Crypto news

21.06.2026
17:38

Japan's pension fund allocates 1% of assets to cryptocurrencies — a new signal of institutional adoption

Venture, Institutional digest

The Nationwide Business Corporate Pension Fund, a corporate pension fund serving approximately 1,200 small and medium-sized enterprises in Japan, has made a strategic decision to allocate about 1% of its assets to cryptocurrency investments. This investment is expected to be implemented in the 2026 fiscal year.

The fund manages 21.3 billion yen, equivalent to approximately $130 million. Thus, the planned investment volume in digital assets will amount to around $1.3 million. The funds will be directed through a portfolio of a major hedge fund that already includes several crypto assets. This approach allows for risk diversification and professional management, bypassing the direct purchase of volatile coins.

This decision marks another important step in the process of institutional integration of cryptocurrencies.

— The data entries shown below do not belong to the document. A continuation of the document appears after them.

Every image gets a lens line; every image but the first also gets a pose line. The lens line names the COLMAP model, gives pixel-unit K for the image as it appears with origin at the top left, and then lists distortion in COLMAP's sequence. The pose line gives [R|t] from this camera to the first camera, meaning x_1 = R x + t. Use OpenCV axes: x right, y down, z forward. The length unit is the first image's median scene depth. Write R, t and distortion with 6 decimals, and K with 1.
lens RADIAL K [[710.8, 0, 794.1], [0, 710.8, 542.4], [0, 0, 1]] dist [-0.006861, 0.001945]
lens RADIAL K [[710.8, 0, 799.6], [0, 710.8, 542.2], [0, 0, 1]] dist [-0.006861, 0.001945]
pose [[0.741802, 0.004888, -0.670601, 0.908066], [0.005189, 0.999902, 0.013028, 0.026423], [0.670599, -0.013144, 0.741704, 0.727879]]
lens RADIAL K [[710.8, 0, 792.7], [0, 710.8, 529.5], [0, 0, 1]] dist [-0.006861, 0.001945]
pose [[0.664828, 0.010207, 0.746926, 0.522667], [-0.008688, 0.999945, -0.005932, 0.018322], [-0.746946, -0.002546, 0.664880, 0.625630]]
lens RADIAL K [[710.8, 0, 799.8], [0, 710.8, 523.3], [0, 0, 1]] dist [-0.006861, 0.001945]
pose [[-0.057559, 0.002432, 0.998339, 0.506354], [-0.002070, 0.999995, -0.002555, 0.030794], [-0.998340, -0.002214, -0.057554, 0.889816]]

Japan, known for its progressive regulation of digital assets, continues to demonstrate that even conservative financial institutions, such as pension funds, are beginning to view Bitcoin and altcoins as a legitimate tool for long-term capital preservation.

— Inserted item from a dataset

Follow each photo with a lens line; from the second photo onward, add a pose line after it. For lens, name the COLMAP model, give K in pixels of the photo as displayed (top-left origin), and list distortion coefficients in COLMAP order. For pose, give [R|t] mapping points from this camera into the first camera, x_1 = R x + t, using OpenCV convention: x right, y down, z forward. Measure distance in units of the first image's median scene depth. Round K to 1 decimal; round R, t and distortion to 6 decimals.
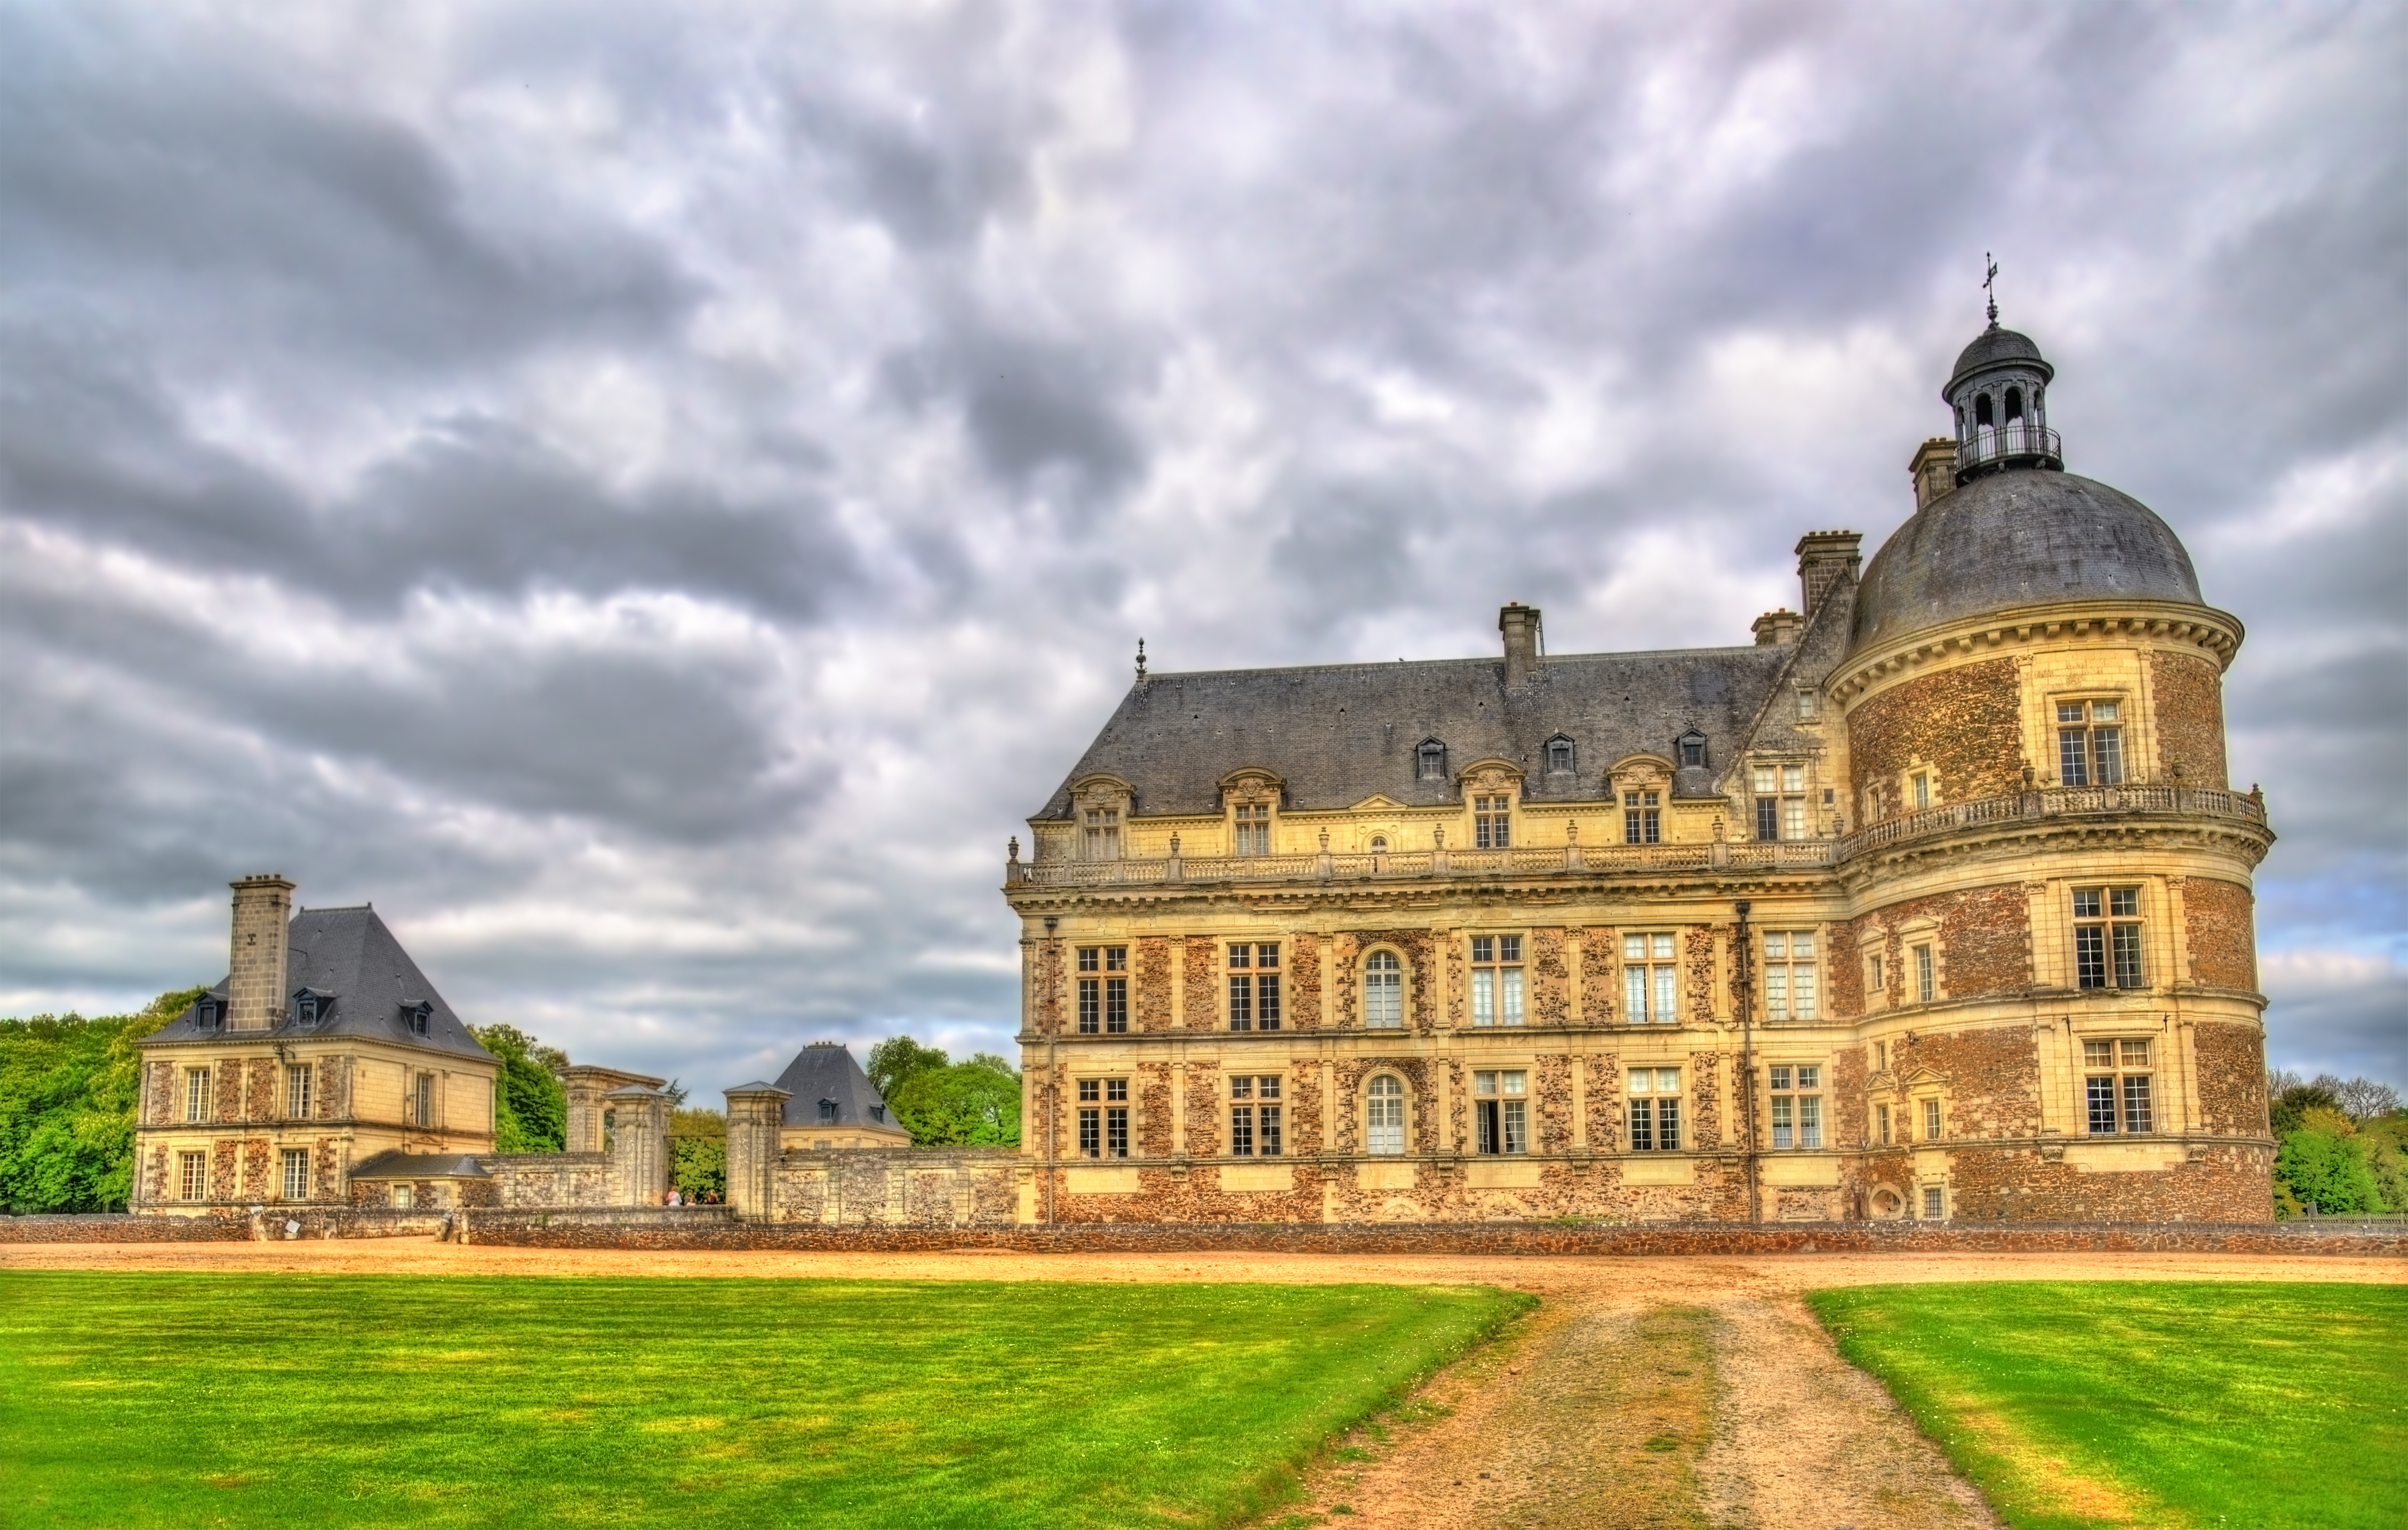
lens RADIAL K [[1671.7, 0, 1193.4], [0, 1671.7, 1076.0], [0, 0, 1]] dist [-0.045569, 0.015333]
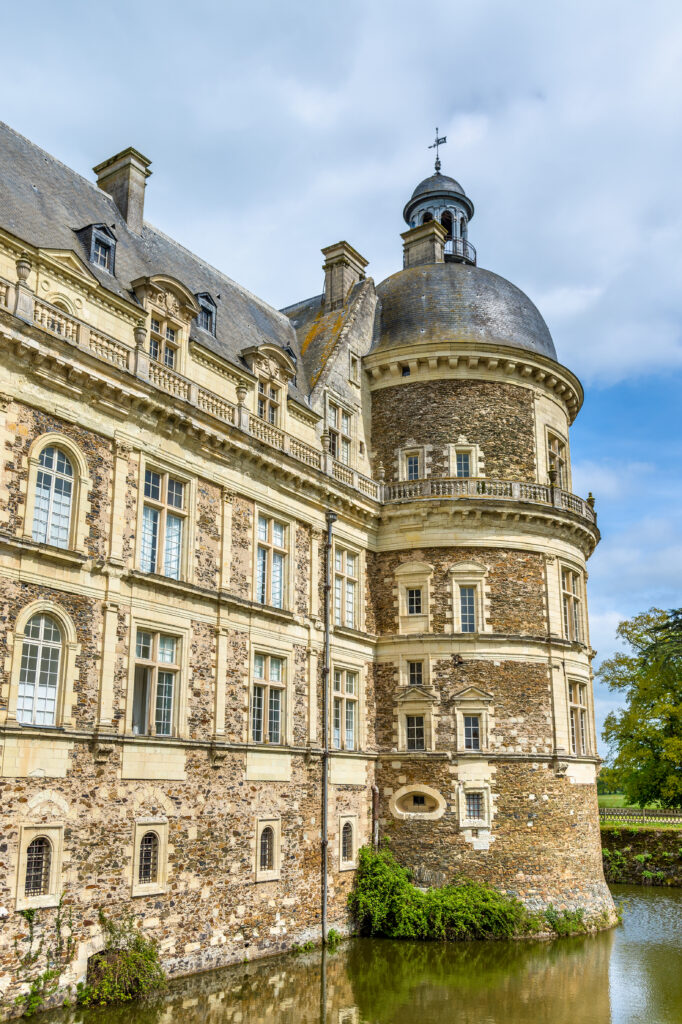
lens RADIAL K [[909.1, 0, 330.6], [0, 909.1, 560.6], [0, 0, 1]] dist [0.031837, -0.071423]
pose [[0.461350, 0.226586, 0.857797, -0.168193], [-0.099486, 0.973953, -0.203762, 0.045087], [-0.881623, 0.008667, 0.471875, 0.711259]]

My expert perspective: Although 1% of assets seems like a modest share, the precedent itself is of immense significance. Pension funds have traditionally avoided high-risk assets, and their entry into the crypto sphere is a powerful psychological and market signal. If such steps become a trend among Japanese and Asian funds, we could see a new influx of institutional capital that will support the market even amid macroeconomic uncertainty.